“Know” your data before achieving Data Sovereignty: SEA experts say
Published 24 February 2021
Data sovereignty, data residency and data localization are among the most hotly debated topics worldwide. Addressing the challenges, experts at W.Media’s Digital Week in South East Asia 2021 consider data classification as the main concern before rolling out any data protection policies for organizations and for countries.
According to Deloitte’s “Data and privacy protection in ASEAN” report, ASEAN is the gateway for an estimated $5.3 trillion of global trade each year and achieves one of the highest Internet and mobile penetration in the world with nearly four million new users expected to come online every month over the next five year. This comes with a great number of cybersecurity risks that may threaten the socio-economic growth of the region.
In Malaysia, the government and companies are stepping up the game with attempts to practice holistic protection and compliance policies on data.
Sina Manavi, Malaysian Senior Manager at Information Security Governance of AIA Group, said that Malaysian government was trying to invite investors to invest in cloud within the country and encourage local companies to build their own cloud service providers.
“I can tell that’s a good advantage because then we don’t need to have so much dependency on tech giant companies such as AWS or Google Cloud,” he said. “But basically, data security is not only about protection, it’s about the entire data life-cycle.”
In two contradict scenarios, data can be stored in a country, but used inside another country, and vice versa. Therefore, by data life-cycle, Manavi focused on the entire end-to-end process from the time and place that organizations create, process and store data.
“Given a certain dimension, we need to do the data classification.
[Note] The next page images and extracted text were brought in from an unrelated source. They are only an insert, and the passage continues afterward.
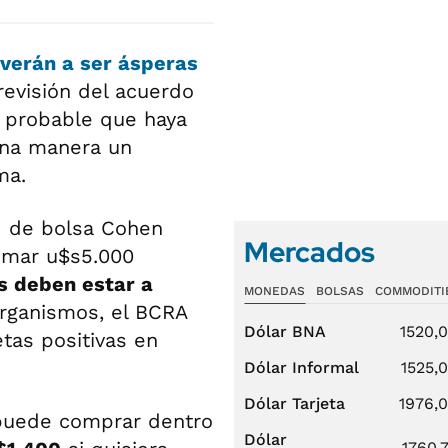
lverán a ser ásperas
revisión del acuerdo
y probable que haya
una manera un
ma.
d de bolsa Cohen
Mercados
umar u$s5.000
s deben estar a
MONEDAS
BOLSAS
COMMODITI
organismos, el BCRA
Dólar BNA
1520,
etas positivas en
Dólar Informal
1525,
Dólar Tarjeta
1976,
puede comprar dentro
Dólar
1760,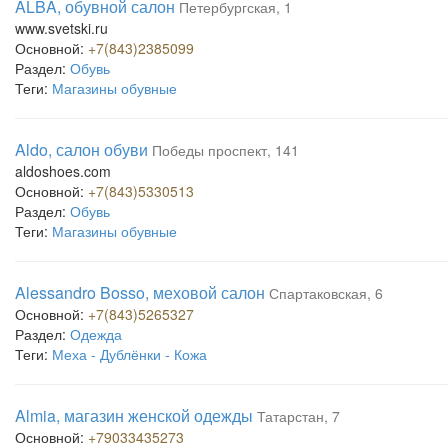
ALBA, обувной салон
Петербургская, 1
www.svetski.ru
Основной:
+7(843)2385099
Раздел:
Обувь
Теги:
Магазины обувные
Aldo, салон обуви
Победы проспект, 141
aldoshoes.com
Основной:
+7(843)5330513
Раздел:
Обувь
Теги:
Магазины обувные
Alessandro Bosso, меховой салон
Спартаковская, 6
Основной:
+7(843)5265327
Раздел:
Одежда
Теги:
Меха - Дублёнки - Кожа
Almia, магазин женской одежды
Татарстан, 7
Основной:
+79033435273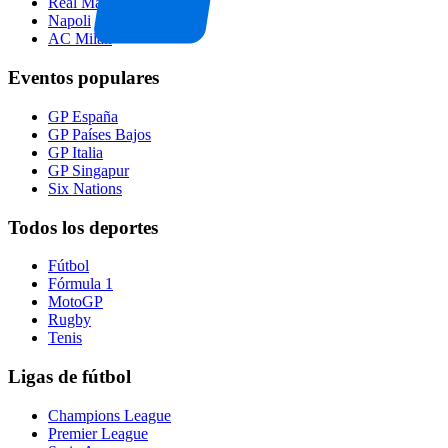
Real Madrid
Napoli
AC Milan
Eventos populares
GP España
GP Países Bajos
GP Italia
GP Singapur
Six Nations
Todos los deportes
Fútbol
Fórmula 1
MotoGP
Rugby
Tenis
Ligas de fútbol
Champions League
Premier League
When you get to know your data, you can manage it properly,” said Manavi, underlining that as data is now mostly stored and managed unstructured, data classification of each single file and having a comprehensive data classification inventory remain significant challenges of the industry.
“You need to understand what is classified as public or private data,” added Sureendhran Subramaniam, Global Head of Cloud and Automation at British American Tobacco. “Then based on the data classification, you can be helped with the guidelines of GDPR and CSA to actually streamline or group the data as to looking at where it needs to be hosted.”
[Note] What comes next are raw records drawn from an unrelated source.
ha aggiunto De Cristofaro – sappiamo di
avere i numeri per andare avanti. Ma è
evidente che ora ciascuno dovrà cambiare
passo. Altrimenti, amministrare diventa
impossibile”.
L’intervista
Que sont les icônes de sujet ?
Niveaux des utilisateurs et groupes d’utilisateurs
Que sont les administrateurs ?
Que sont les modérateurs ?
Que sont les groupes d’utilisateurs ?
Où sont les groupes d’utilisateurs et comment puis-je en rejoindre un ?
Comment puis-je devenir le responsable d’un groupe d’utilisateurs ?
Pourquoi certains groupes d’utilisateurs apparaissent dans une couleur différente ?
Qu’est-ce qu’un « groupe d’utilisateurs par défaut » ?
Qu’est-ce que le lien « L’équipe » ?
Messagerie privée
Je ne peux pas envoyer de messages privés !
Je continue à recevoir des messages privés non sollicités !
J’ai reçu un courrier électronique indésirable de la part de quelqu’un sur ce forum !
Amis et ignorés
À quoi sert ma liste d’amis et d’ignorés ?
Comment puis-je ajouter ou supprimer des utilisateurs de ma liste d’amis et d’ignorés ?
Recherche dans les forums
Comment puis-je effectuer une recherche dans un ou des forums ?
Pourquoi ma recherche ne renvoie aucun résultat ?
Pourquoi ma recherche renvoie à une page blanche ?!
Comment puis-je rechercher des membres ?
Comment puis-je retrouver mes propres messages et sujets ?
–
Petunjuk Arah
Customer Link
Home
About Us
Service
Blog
As a part of those challenges, Tanvinder Singh, Director of Cybersecurity and Privacy at PwC, also mentioned the overlap of Information Technology (IT) and Operational Technology (OT), which results in the misuse of technologies in tracking people and scraping personal data without consent during business processes.
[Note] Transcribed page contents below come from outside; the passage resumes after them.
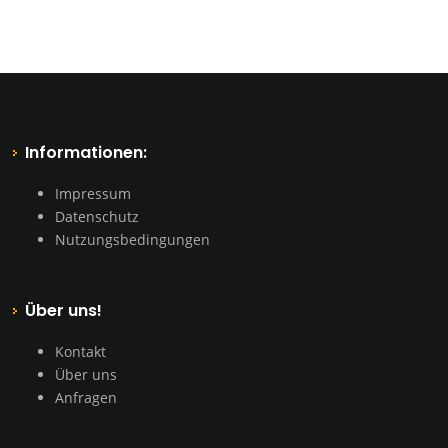
Informationen:
Impressum
Datenschutz
Nutzungsbedingungen
Über uns!
Kontakt
Über uns
Anfragen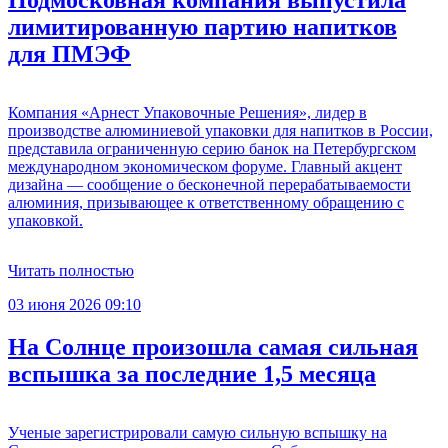
лимитированную партию напитков
для ПМЭФ
Компания «Арнест Упаковочные Решения», лидер в
производстве алюминиевой упаковки для напитков в России,
представила ограниченную серию банок на Петербургском
международном экономическом форуме. Главный акцент
дизайна — сообщение о бесконечной перерабатываемости
алюминия, призывающее к ответственному обращению с
упаковкой.
Читать полностью
03 июня 2026 09:10
На Солнце произошла самая сильная
вспышка за последние 1,5 месяца
Ученые зарегистрировали самую сильную вспышку на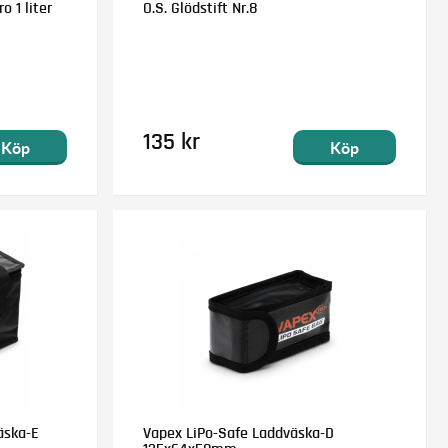
o 1 liter
O.S. Glödstift Nr.8
135 kr
Köp
Köp
äska-E
Vapex LiPo-Safe Laddväska-D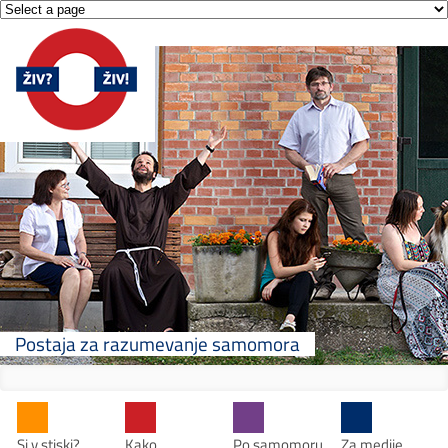
Postaja za razumevanje samomora
Si v stiski?
Kako
Po samomoru
Za medije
“As they [IT and OT] are getting connected, I think we opened up that highway where anybody can misuse the access and OT has not been developed with keeping security in mind,” Singh said.
From a country perspective, the question is around mismatching between different regulations, especially when the world is not having one global governance framework to manage data.
“Make sure your partners understand your business, understand your organization, and understand the laws locally and globally,” said Subramaniam. “We got the policies, and what we need to achieve to make sure that it fits the different countries in terms of sovereignty and localization.”